- Recorded information:
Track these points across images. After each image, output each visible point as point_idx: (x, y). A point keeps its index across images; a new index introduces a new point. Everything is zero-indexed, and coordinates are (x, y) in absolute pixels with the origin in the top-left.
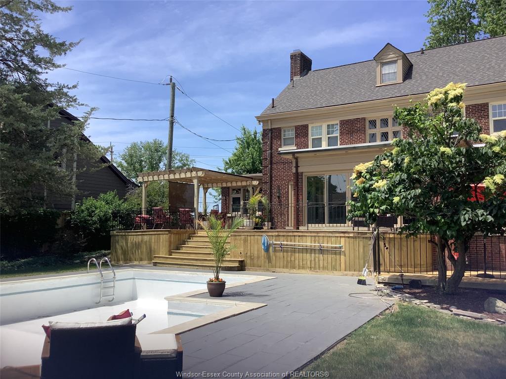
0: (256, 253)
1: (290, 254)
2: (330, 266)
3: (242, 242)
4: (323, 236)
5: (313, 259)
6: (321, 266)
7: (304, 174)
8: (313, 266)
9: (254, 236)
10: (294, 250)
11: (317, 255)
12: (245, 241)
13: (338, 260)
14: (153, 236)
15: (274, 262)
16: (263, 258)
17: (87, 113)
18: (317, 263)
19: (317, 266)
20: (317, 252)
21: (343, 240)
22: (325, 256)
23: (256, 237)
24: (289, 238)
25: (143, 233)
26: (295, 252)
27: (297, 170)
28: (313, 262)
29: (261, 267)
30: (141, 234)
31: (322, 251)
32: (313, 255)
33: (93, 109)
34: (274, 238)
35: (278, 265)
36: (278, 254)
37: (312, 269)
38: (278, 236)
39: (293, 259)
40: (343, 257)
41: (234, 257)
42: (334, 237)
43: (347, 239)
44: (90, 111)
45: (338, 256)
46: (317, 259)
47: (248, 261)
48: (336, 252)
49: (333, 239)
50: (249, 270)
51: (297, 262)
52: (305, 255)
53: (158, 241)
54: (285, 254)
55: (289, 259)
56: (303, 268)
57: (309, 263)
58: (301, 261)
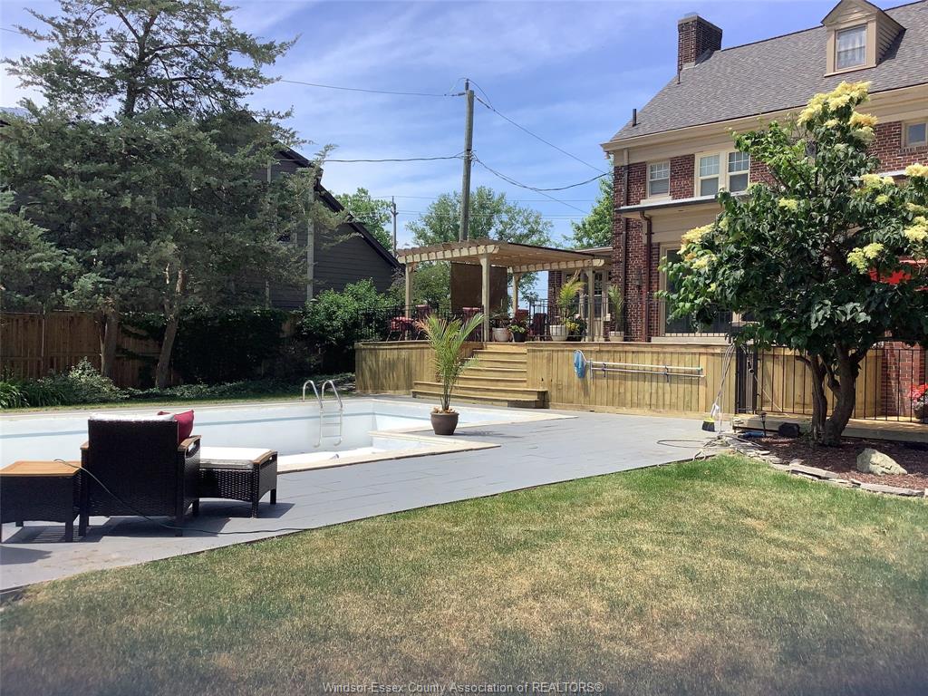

- What you are asked to do: Turn every line of the items above into a JSON list of strings, one string per line, skipping blank lines and leaving the pictures out.

- Exercise solution:
[
  "Track these points across images. After each image, output each visible point as point_idx: (x, y). A point keeps its index across images; a new index introduces a new point. Everything is zero-indexed, and coordinates are (x, y) in absolute pixels with the origin in the top-left.",
  "0: (256, 253)",
  "1: (290, 254)",
  "2: (330, 266)",
  "3: (242, 242)",
  "4: (323, 236)",
  "5: (313, 259)",
  "6: (321, 266)",
  "7: (304, 174)",
  "8: (313, 266)",
  "9: (254, 236)",
  "10: (294, 250)",
  "11: (317, 255)",
  "12: (245, 241)",
  "13: (338, 260)",
  "14: (153, 236)",
  "15: (274, 262)",
  "16: (263, 258)",
  "17: (87, 113)",
  "18: (317, 263)",
  "19: (317, 266)",
  "20: (317, 252)",
  "21: (343, 240)",
  "22: (325, 256)",
  "23: (256, 237)",
  "24: (289, 238)",
  "25: (143, 233)",
  "26: (295, 252)",
  "27: (297, 170)",
  "28: (313, 262)",
  "29: (261, 267)",
  "30: (141, 234)",
  "31: (322, 251)",
  "32: (313, 255)",
  "33: (93, 109)",
  "34: (274, 238)",
  "35: (278, 265)",
  "36: (278, 254)",
  "37: (312, 269)",
  "38: (278, 236)",
  "39: (293, 259)",
  "40: (343, 257)",
  "41: (234, 257)",
  "42: (334, 237)",
  "43: (347, 239)",
  "44: (90, 111)",
  "45: (338, 256)",
  "46: (317, 259)",
  "47: (248, 261)",
  "48: (336, 252)",
  "49: (333, 239)",
  "50: (249, 270)",
  "51: (297, 262)",
  "52: (305, 255)",
  "53: (158, 241)",
  "54: (285, 254)",
  "55: (289, 259)",
  "56: (303, 268)",
  "57: (309, 263)",
  "58: (301, 261)"
]